Frage an Jürgen Trittin von Tamer L. bezüglich Außenpolitik und internationale Beziehungen
Herr Trittin,
erstmals in der Geschichte Israels sind die umfangreichen und völkerrechtswidrigen Annexionspläne im Westjordanland im Koalitionsvertrag der „Einheitsregierung“ unter Benjamin Netanjahu festgehalten. „Es ist Zeit, israelisches Recht anzuwenden und ein weiteres glorreiches Kapitel in der Geschichte des Zionismus aufzuschlagen“, erklärte Netanjahu in Bezug auf die im Koalitionsvertrag festgehaltenen Annexionen. Ab dem 1. Juli sollen Teile des Westjordanlands annektiert werden. Wie stehen Sie zu der geplanten Annexion der besetzten palästinensischen Gebiete?
Erkennen Sie die Souveränität Israels über die palästinensischen Gebiete an?
Was halten Sie von Sanktionen gegen die israelische Regierung, falls diese die Umsetzung der völkerrechtswidrigen Annexionspläne tatsächlich durchführt?
Sehr geehrter Herr Latif,
vielen Dank für Ihre Fragen. Ich sehe in der möglichen Entscheidung der neuen israelischen Regierung und des israelischen Parlaments, Teile des Westjordanlands zu annektieren, eine sehr kritische Entwicklung. Eine Annexion würde den israelisch-palästinensischen Konflikt in eine gefährliche neue Phase katapultieren und wäre der endgültige Todesstoß für eine Zwei-Staaten-Regelung.
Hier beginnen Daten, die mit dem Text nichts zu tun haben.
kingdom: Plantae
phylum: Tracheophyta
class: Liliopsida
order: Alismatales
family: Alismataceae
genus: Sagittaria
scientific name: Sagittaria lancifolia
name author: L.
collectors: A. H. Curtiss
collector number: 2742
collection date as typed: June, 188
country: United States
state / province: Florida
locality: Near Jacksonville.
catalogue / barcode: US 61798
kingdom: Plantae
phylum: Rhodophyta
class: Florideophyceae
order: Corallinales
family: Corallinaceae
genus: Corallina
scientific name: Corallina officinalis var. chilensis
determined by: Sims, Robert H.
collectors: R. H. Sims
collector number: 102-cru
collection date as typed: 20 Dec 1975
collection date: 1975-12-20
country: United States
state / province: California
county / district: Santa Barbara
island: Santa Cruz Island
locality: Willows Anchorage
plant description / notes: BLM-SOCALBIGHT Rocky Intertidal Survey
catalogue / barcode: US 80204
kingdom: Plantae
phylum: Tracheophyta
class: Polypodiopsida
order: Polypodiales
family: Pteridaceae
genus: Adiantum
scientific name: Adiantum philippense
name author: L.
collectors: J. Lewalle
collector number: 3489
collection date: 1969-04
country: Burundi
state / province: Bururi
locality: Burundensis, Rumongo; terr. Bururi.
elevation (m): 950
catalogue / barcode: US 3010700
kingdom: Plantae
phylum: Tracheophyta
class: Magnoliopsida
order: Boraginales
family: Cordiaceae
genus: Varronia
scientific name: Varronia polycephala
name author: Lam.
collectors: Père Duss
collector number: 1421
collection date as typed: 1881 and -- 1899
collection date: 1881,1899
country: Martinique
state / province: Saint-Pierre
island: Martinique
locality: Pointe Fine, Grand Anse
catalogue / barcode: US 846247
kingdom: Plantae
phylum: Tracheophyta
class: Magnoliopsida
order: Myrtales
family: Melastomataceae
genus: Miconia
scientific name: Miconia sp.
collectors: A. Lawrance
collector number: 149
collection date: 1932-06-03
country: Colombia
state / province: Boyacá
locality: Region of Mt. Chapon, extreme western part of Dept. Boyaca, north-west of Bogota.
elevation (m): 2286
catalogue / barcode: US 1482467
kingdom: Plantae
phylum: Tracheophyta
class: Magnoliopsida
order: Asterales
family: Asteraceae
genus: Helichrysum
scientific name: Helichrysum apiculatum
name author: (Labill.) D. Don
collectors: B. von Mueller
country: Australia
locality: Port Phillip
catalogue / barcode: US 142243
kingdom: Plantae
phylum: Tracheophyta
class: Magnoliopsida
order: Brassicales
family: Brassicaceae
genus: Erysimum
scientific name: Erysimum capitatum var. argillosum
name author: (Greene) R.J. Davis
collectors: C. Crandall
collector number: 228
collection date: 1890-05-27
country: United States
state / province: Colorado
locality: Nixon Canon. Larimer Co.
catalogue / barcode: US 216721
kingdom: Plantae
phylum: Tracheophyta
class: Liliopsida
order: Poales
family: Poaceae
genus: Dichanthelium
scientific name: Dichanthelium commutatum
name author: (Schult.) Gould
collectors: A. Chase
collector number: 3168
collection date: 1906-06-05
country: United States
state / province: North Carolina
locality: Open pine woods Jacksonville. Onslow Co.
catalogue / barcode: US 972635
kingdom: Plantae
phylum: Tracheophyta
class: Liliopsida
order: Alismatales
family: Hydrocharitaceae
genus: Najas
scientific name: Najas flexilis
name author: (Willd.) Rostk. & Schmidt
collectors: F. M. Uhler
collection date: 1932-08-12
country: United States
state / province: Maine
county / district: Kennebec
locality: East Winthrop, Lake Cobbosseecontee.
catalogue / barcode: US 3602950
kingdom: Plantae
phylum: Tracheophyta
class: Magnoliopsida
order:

Ich verurteile einen solchen Schritt und unterstütze die Forderung, dass eine Annexion nicht ohne internationale Konsequenzen bleiben darf. Sie wäre völkerrechtswidrig und gegen das Interesse sowohl der Israelis als auch der Palästinenser*innen gerichtet, langfristig in Sicherheit und Frieden zu leben.
Wir Grüne haben mehrfach deutlich gemacht, dass wir die Zwei-Staaten-Lösung als einzig gerechte und international konsensfähige Option zur Beilegung des Konflikts zwischen Israel und den Palästinenser*innen sehen. Unseren neusten Antrag finden Sie hier: https://dipbt.bundestag.de/doc/btd/19/194/1919422.pdf.
Demzufolge ist auch der sogenannte Trump-Plan keine Lösung, sondern im Gegenteil ein Beitrag zur Verschärfung des Konfliktes. Etwas ausführlicher habe ich mich dazu auch in einem Interview geäußert: https://www.welt.de/politik/deutschland/article205454505/Trittin-Trumps-Vorschlag-spaltet-Israels-Gesellschaft-weiter.html.
Die Zwei-Staaten-Lösung erlaubt die Verwirklichung der nationalen Aspirationen sowohl auf israelischer als auch auf palästinensischer Seite und damit den Fortbestand des Staates Israel als demokratischen Staat und – wie in der israelischen Unabhängigkeitserklärung beschrieben – nationale Heimstätte für das jüdische Volk zum Wohle alle seiner Bewohner*innen. Dies beinhaltet auch die Schaffung eines souveränen und demokratischen Staates Palästina, dessen Lebensfähigkeit durch einseitige Annexionen gefährdet oder gar verhindert werden würde.